Inside, the house is almost unrecognizable, a sensation of elaborate silk-screened wallpaper, antique and custom reproduction fixtures and a massive stained-glass ceiling piece by Reflections Studio of Oakland, which has done art glass for Grace Cathedral and San Francisco City Hall as well as the city's Palace Hotel.
The 15- by 40-foot hall is sheathed in wainscotting with distinctive curved chamfer edging that was fashioned after the landmark Cohen-Bray house in Oakland. Mirrors dress up the corners of the room and a musician's gallery looks down from above, perfect for a string quartet or harp soloist. Off the hall are three elaborately finished themed parlors and a library with rich detail, from a glass-floored catwalk for easy access to the highest volumes to a hidden map room with porthole window, to the antique Minton tile around the fireplace, each tile representing one of Shakespeare's plays. "Hamlet" is at the center.
So how was it that a house with such a fabled reputation came to have such an unspectacular interior?

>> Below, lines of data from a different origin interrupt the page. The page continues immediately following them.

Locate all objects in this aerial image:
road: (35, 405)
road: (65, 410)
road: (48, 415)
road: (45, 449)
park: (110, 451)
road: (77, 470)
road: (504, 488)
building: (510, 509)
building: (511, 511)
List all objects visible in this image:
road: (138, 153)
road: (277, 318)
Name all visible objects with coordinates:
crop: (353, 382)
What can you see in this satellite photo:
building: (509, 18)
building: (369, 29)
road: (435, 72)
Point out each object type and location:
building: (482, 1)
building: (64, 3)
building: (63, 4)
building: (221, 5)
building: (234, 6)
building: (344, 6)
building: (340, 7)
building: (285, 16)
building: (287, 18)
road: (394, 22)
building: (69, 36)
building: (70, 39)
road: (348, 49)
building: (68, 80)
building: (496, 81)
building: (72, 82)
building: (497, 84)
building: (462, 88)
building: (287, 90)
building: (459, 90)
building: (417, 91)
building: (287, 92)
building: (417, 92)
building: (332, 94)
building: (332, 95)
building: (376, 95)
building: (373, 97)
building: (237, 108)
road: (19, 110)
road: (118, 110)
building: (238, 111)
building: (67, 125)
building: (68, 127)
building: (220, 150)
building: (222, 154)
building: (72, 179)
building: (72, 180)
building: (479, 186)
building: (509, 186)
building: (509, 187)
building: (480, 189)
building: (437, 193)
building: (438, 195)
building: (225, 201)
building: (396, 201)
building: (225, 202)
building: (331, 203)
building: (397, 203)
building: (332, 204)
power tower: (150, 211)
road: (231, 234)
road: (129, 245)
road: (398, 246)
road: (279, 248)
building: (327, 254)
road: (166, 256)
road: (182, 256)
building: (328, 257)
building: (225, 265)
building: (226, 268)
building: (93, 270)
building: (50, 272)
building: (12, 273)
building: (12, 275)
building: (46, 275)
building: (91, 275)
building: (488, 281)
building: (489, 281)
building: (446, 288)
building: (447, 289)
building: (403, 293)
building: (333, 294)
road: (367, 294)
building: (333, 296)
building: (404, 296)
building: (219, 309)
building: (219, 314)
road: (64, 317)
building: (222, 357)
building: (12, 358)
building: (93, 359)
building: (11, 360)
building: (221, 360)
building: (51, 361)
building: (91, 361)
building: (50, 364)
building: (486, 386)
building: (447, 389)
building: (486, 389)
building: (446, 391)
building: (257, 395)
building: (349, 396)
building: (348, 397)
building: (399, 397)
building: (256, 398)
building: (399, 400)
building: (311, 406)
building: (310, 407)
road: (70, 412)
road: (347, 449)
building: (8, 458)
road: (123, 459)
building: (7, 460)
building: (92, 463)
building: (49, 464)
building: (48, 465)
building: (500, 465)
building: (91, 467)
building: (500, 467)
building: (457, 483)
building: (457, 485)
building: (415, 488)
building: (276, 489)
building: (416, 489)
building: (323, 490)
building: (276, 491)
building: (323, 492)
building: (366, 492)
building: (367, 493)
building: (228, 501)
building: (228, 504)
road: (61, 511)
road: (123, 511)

Rynerson says the house probably never had a lot of over-the-top finery. Col. Mark McDonald and his wife, Ralphine, built the house in 1879 essentially as a summer home. They had a presumably fancier town house on California Street in San Francisco. And it appears that McDonald may have used his mansion as a visual lure to market what he billed as "cheap homesteads" in the McDonald addition neighborhood of Santa Rosa.
The house underwent several remodels and additions. But the greatest insult came in 1977 when a fire came close to destroying it. Then owner Jack Leissring, a pathologist and serious art collector who now lives in a carriage house he split off from the property, didn't give up on the mansion. He drew up plans and did a lot of the rebuilding himself. He did what he could. But his greatest contribution was simply in saving it, said Duchscherer.